The+bright+white+of+the+sun%2C+so+like+my+happiness%2C+on+a+day+when+I+was+truly+happy%2C+both+subjectively+and+objectively

Millie Alt

The bright white of the sun, so like my happiness, on a day when I was truly happy, both subjectively and objectively

Happiness is subjective.

My happy may feel like misery to a bystander. My life in shambles looks like organized chaos—my favorite kind. My happy comes with caveats.

I feel truly happy only a fraction of the time, but I don’t envy those who feel it more often. To me, the rarity of true happiness creates its intense beauty. It sears the eyes like the summer sun on the beach in Grand Haven: my favorite feeling in the entire world, but only tolerable in small increments, spoonfuls of sickly sweet honey.

Others live on happiness like water, drowning in it, requiring it daily, doused in pure joy. I live on happiness like sunlight. I bask in it, bathed in the rays of my own shining grin, but it is all too easy to get too much.

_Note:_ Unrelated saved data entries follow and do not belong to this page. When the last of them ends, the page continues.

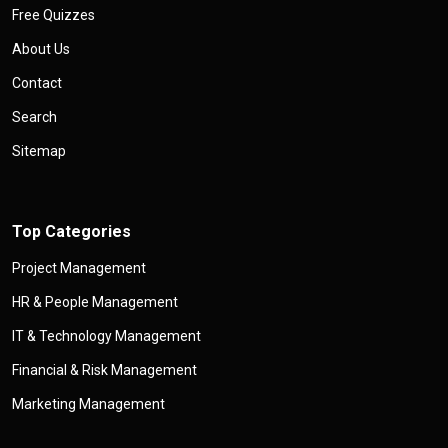
Free Quizzes
About Us
Contact
Search
Sitemap
Top Categories
Project Management
HR & People Management
IT & Technology Management
Financial & Risk Management
Marketing Management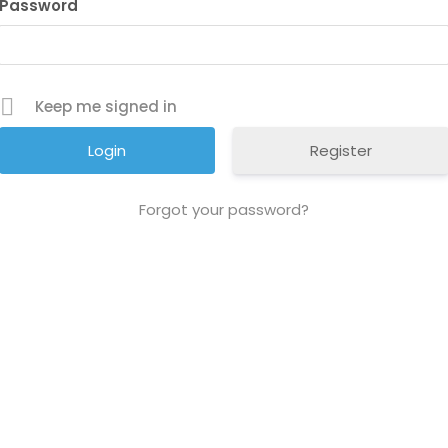
Password
Keep me signed in
Register
Forgot your password?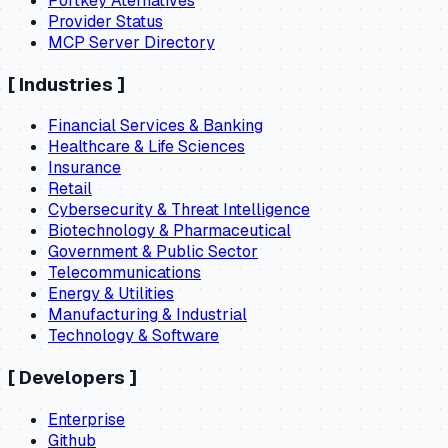
Portkey Aternatives
Provider Status
MCP Server Directory
[
Industries
]
Financial Services & Banking
Healthcare & Life Sciences
Insurance
Retail
Cybersecurity & Threat Intelligence
Biotechnology & Pharmaceutical
Government & Public Sector
Telecommunications
Energy & Utilities
Manufacturing & Industrial
Technology & Software
[
Developers
]
Enterprise
Github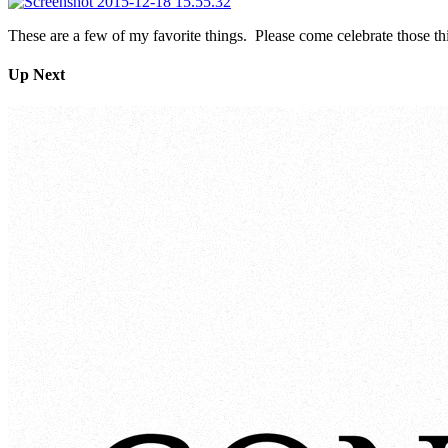
These are a few of my favorite things. Please come celebrate those
Up Next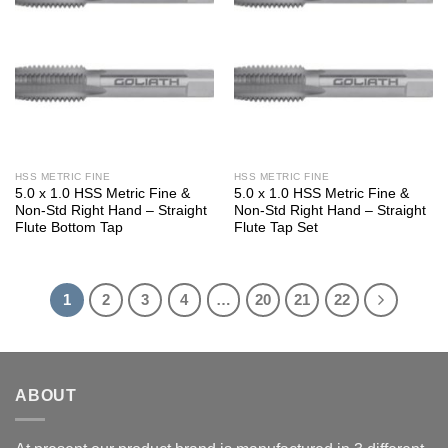
HSS METRIC FINE
HSS METRIC FINE
5.0 x 1.0 HSS Metric Fine &
5.0 x 1.0 HSS Metric Fine &
Non-Std Right Hand – Straight
Non-Std Right Hand – Straight
Flute Bottom Tap
Flute Tap Set
1
2
3
4
…
20
21
22
ABOUT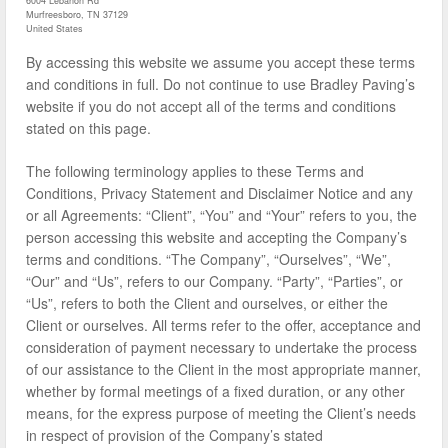
6004 Lebanon Rd
Murfreesboro, TN 37129
United States
By accessing this website we assume you accept these terms
and conditions in full. Do not continue to use Bradley Paving’s
website if you do not accept all of the terms and conditions
stated on this page.
The following terminology applies to these Terms and
Conditions, Privacy Statement and Disclaimer Notice and any
or all Agreements: “Client”, “You” and “Your” refers to you, the
person accessing this website and accepting the Company’s
terms and conditions. “The Company”, “Ourselves”, “We”,
“Our” and “Us”, refers to our Company. “Party”, “Parties”, or
“Us”, refers to both the Client and ourselves, or either the
Client or ourselves. All terms refer to the offer, acceptance and
consideration of payment necessary to undertake the process
of our assistance to the Client in the most appropriate manner,
whether by formal meetings of a fixed duration, or any other
means, for the express purpose of meeting the Client’s needs
in respect of provision of the Company’s stated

I live in moments, shimmering snapshots of pure, unadulterated joy. I hold these moments in my mind, and the memory of the sun is enough to get me through the winter. Too much may melt the snow I blanket myself in, the protective layer that I hide within during darker times.

I live in moments, shimmering snapshots, of pure, unadulterated joy.

Sometimes, though, the happiness of others may seem too dull for me. Their joy may feel, to my saturated brain, like satisfaction or contentment: less perfect than exhilaration, less perfect than the feeling of wind through your hair, hurtling down a sand dune, feet hot, mind clear.

My joy is every color of the rainbow combined in a bright, pure white flooding my brain. I laugh until I cry; I smile until my cheeks hurt; after, I sit in dark silence, soaking in the warmth of my own happiness, saving it for a rainy day.

In the end, it balances out, I suppose. My joy, so pure, so concentrated, so fleeting, weighs the same as constant watery contentedness.

So, in the end, I am happy. In the end, I find my joy tucked into my mind, memories packed into dusty boxes: a trunk from a trip around the world, a Tupperware full of my first seventeen years of life, a series of essays.

My head is filled with the sound of my own laugh, the sound of the laughs of the people I love. In the end, even if happiness is subjective, even if I am happy only a fraction of the time, even if I am easily burned by the strength of my own emotion, I am objectively happy.